As per the National Institutes of Health registry of the US, 244 drugs for Alzheimer’s were tested in clinical trials registered in the decade of 2002-2012. However, only one — memantine — could win approval from the US FDA.
Traditionally, the drug discovery for Alzheimer’s has been riddled with impeding factors like the slow pace of clinical study recruitment, the inability of animal models to reliably predict whether an experimental treatment will work in humans and the relatively long time needed to observe whether an investigational treatment affects disease progression.
Today, the Alzheimer’s drug discovery pipeline consists around 120 potential therapies at various stages of development, according to the data provided by Alzheimer’s Drug Discovery Foundation, a non-profit organisation based in New York, which supports drug discovery for Alzheimer’s.

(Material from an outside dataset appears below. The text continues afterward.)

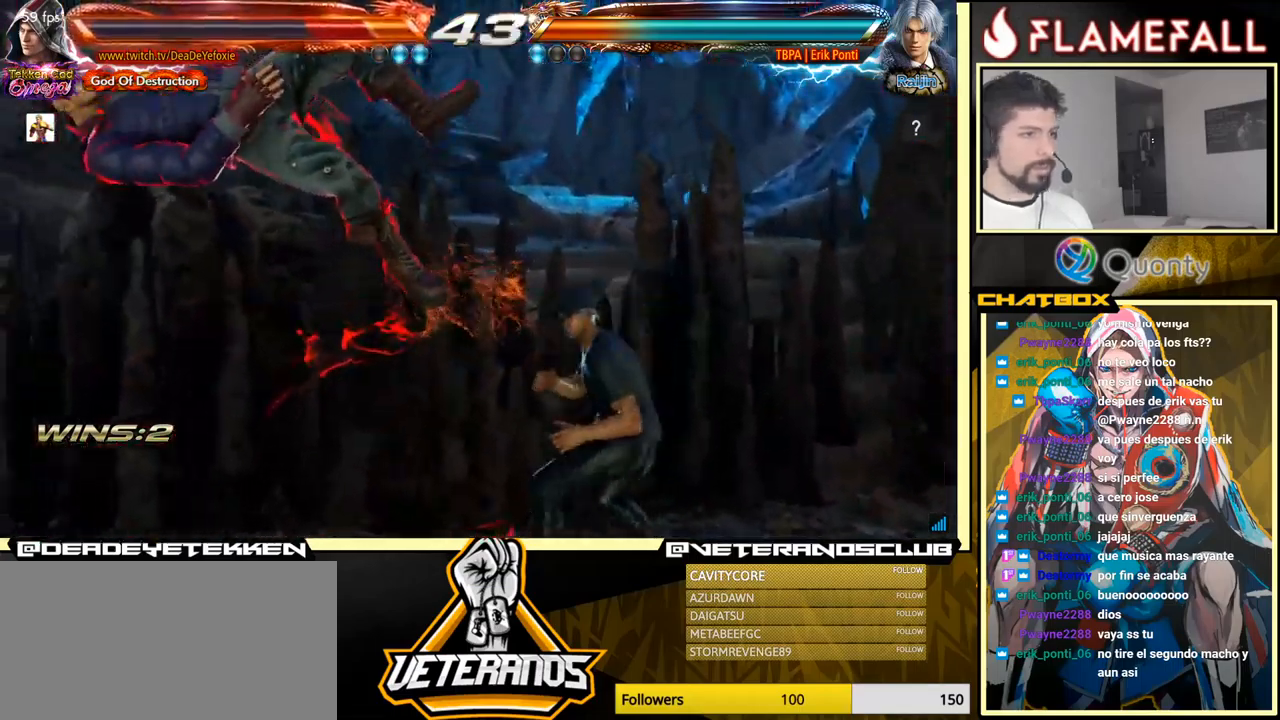
{"buttons": [], "left_stick": "center", "events": []}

The studies explore various targets implicated in the development and the progression of the disease as biological processes go awry with age. They include impaired clearance of toxic misfolded proteins of amyloid and tau, chronic systemic inflammation and neuroinflammation, mitochondrial and metabolic dysfunctions, vascular problems, loss of synapses, epigenetic changes, ApoE gene and neuroprotection mechanisms.
Misfolded protein targets
Nearly two-dozen drugs are in advanced phase 3 clinical trials. The later-phase trials are dominated by drugs targeting beta-amyloid and tau, the classic pathological hallmarks of Alzheimer’s disease. While 52% are targeting amyloid or tau, other strategies are gaining ground and are in phase 1 or 2 trials.

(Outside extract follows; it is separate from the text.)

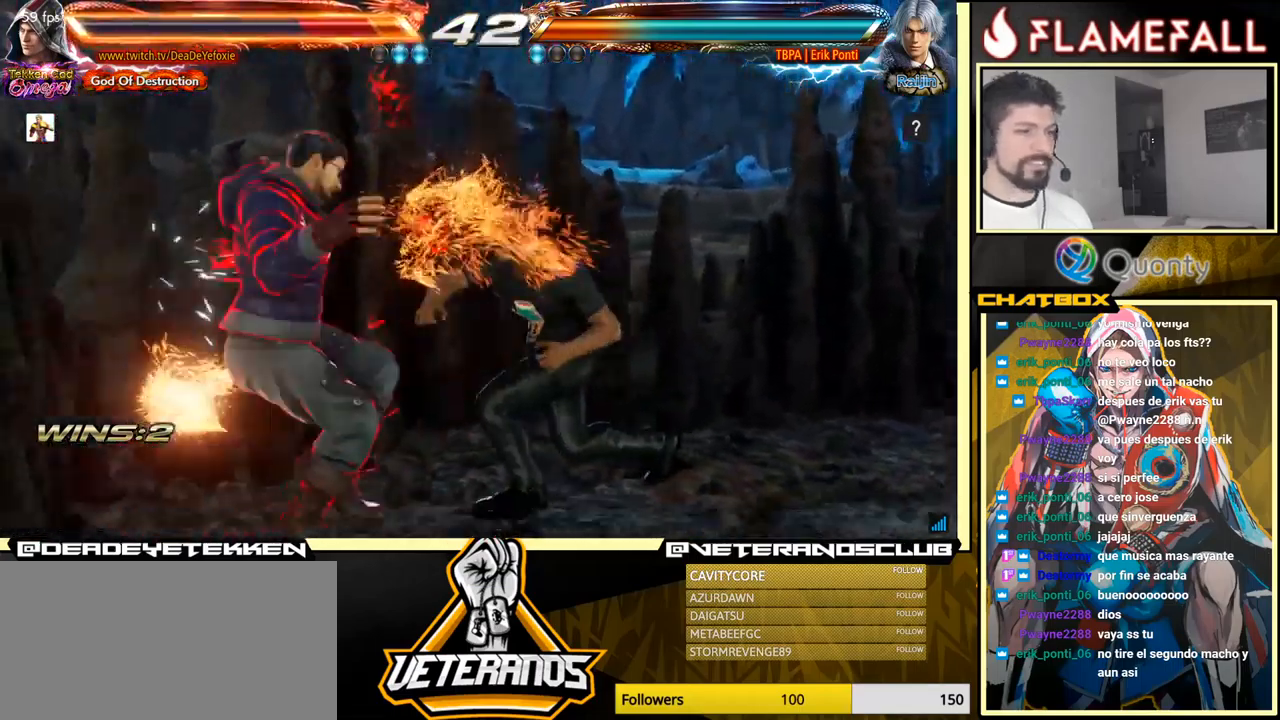
{"buttons": [], "left_stick": "center", "events": []}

One of the most notable candidate molecules is Eisai’s BAN2401, which has been found to reduce amyloid in the brain of 81% of patients and slow cognitive decline in 30%. BAN2401’s was the first late-stage study data that successfully demonstrated potential disease-modifying effects on both clinical function and amyloid beta accumulation in the brain, and provides compelling evidence to support the amyloid hypothesis as a therapeutic target for Alzheimer’s disease, Eisai said.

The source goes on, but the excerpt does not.